Looking for a good book about music to read over the summer? Here are the new titles due this week:
Can’t Give It Away on Seventh Avenue: The Rolling Stones and New York City
By Christopher McKittrick
THE PRESS RELEASE: “When The Rolling Stones first arrived at JFK Airport in June 1964, they hadn’t even had a hit record in America. By the end of the decade, they were mobbed by packed audiences at Madison Square Garden and were the toast of New York City’s media and celebrity scene. More than 50 years later, the history of New York City and the Stones have entwined and paralleled, with the group playing in nearly all of the Big Apple’s legendary venues.

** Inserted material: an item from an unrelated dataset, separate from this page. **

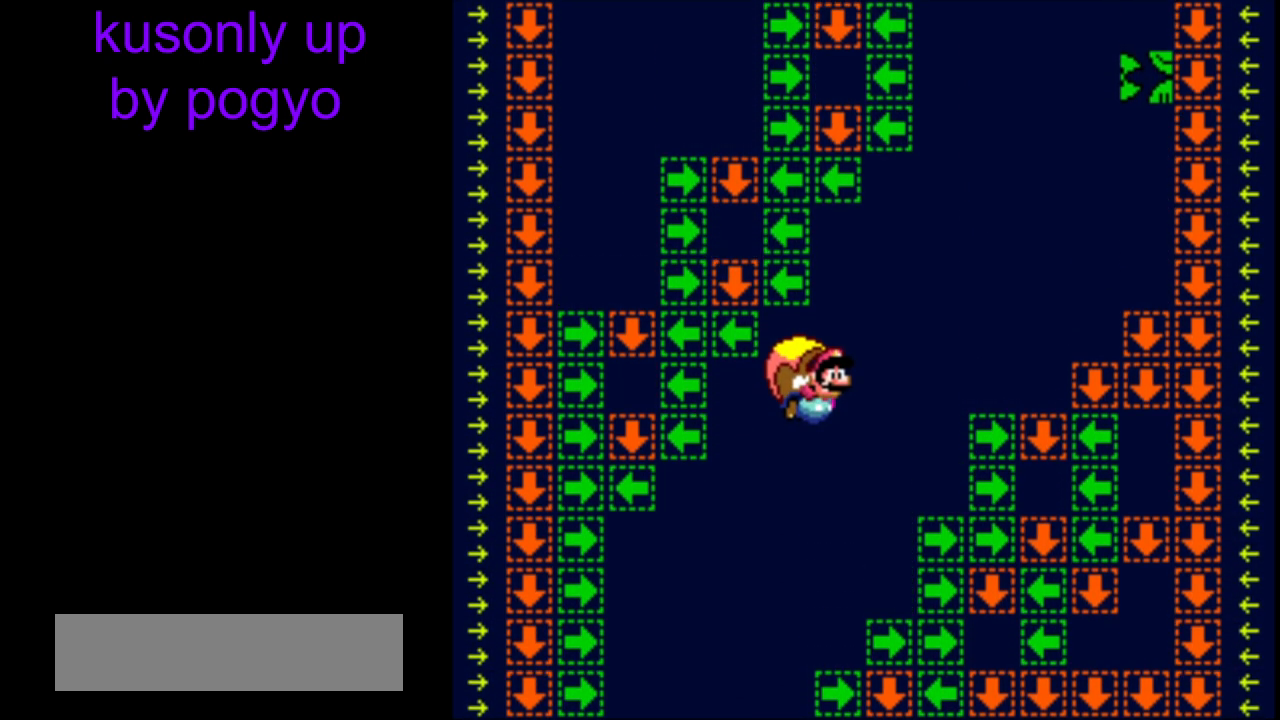
{"buttons": ["Y"], "events": []}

Along the way Mick Jagger, Keith Richards, and the rest of the Stones have left an impact on the culture of the city, from the turbulent “Fun City” of the 1960s and ’70s through the twenty-first century. The evolving career of the Stones has often reflected the cultural changes of the city, as the Stones and their music were the center of social and political controversies during the same era that New York faced similar challenges. Can’t Give It Away on Seventh Avenue: The Rolling Stones and New York City explores the history of the group through the prism of New York. It is a highly detailed document of the dynamic and reciprocal relationship between the world’s most famous band and America’s most famous city as well as an absorbing chronicle of the remarkable impact the city has had on the band’s music and career.”
A Voice of the Warm: The Life of Rod McKuen
By Barry Alfonso
THE PRESS RELEASE: “In his 1960s-1970s heyday, Rod McKuen was a phenomenally popular singer-songwriter as well as the bestselling poet in publishing history. To his legions of fans around the world, he was a voice of compassion and healing, as much a prophet as an author/entertainer. McKuen songs like If You Go Away and Jean earned him massive hits, while books like Listen to the Warm sold millions of copies. McKuen’s huge sales and devoted following didn’t stop the critics from calling his work sentimental kitsch cranked out for the money. Who was this enigmatic artist who aroused so much love and hatred? A Voice of the Warm: The Life of Rod McKuen is the first-ever biography of one of the 20th century’s most popular and misunderstood pop-culture icons. Drawing upon extensive research and over 100 interviews, author Barry Alfonso tells how McKuen overcame childhood physical and sexual abuse to become a teenage radio host, film actor, and Beat-style poet before connecting with a vast audience as a writer and recording artist. McKuen’s role as a pioneering gay rights activist who bridged the ’60s generation gap with a message of love and tolerance help to make his story uniquely relevant today.”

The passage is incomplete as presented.